← Back to context

Comment by manquer

1 day ago

There is no mathematical guarantee to a contract or task being done if that is what you mean.

Yes, however first there is an understanding involved when the other operator is intelligent [1] secondly there are consequences which matter to living being which don’t apply to an agent. Humans needs to eat and take care of family, for which they need a job so have lot less freedom to disobey explicit commands and expect to do those things.

Even if an agent becomes truly intelligent you cannot control it well if they do not have hunger, pain love or any number of motivation drive[2].

——

Depending on the type of red button you can always design safe guards (human or agent) , we after all haven’t launched nuclear war heads either by mistake or by malicious actor (yet).[3]

——-

[1] which humans are and however much the industry likes to think otherwise agents are not

[2] Every pet owner with a pet that have limited food drive will tell you how hard it train their dog versus the ones that have one, even if they are an intelligent breed or specimen.

[3] Yes we have come alarmingly close few times , but no one has actually pressed the red button so to speak .

> Humans needs to eat and take care of family, for which they need a job so have lot less freedom to disobey explicit commands and expect to do those things.

While true, I think there's a different problem here.

Humans are observed to have a wide range of willingness to follow orders: everything from fawning, cult membership, and The Charge of the Light Brigade on the one side; to oppositional defiant disorder on the other.

AI safety and alignment work wants AI to be willing to stop and change its behaviour when ordered, because we expect it to be dangerously wrong a lot, because there's no good reason to believe we already already know how to make them correctly at this point. This has strong overlap with fawning behaviour, regardless of the internal mechanism of each.

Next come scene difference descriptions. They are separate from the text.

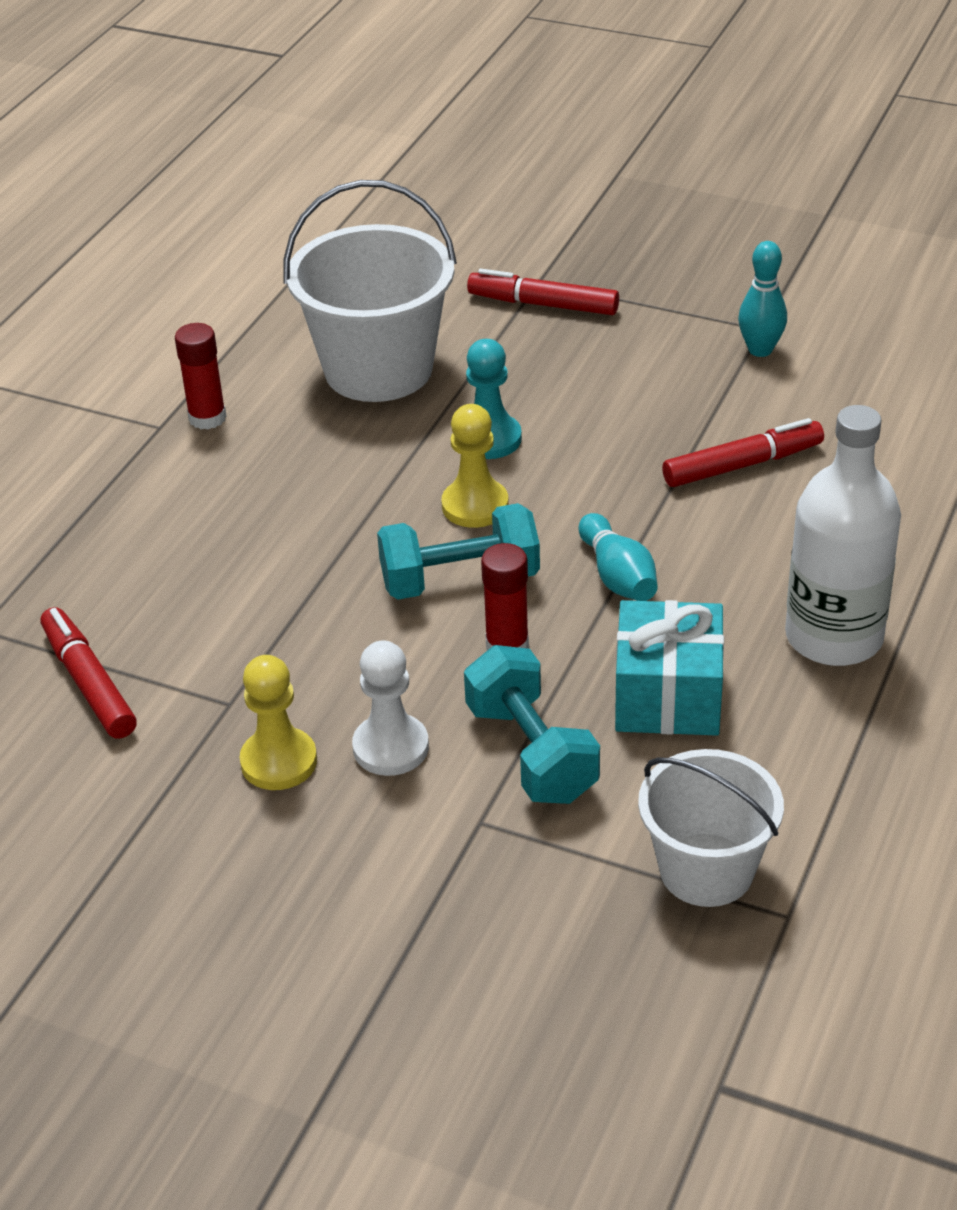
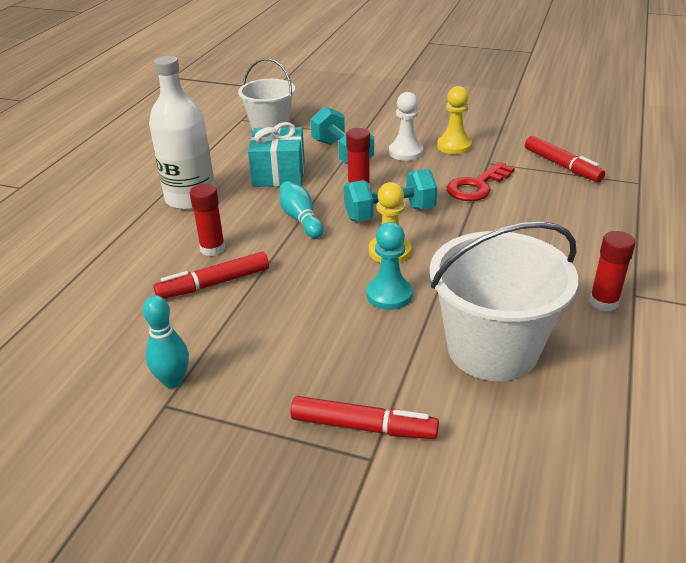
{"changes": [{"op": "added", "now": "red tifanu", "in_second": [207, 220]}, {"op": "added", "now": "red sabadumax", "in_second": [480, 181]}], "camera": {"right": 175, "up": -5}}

So it ends up like Homer in the cult episode, with Lisa saying "Watch yourself, Dad. You're the highly suggestible type." and him replying "Yes. I am the highly suggestible type" — And while this is a fictional example and you can't draw conclusions about real humans from that, does the AI know that it shouldn't draw that conclusion? Does it know if it's "in the real world" or does it "think" it's writing a script in which case the meme is more important than what humans actually do?

> [1] which humans are and however much the industry likes to think otherwise agents are not

I have spent the last ~ year trying to convince a customer support team in a different country that it's not OK to put my name on bills they post to a non-existent street. Actually it is quite a bit worse than that, but the full details will be boring.

That said, I'm not sure if I'm even corresponding with humans or an AI, so this is weak evidence.

People press the red button all the time. People still commit crimes even though there are laws that result in consequences.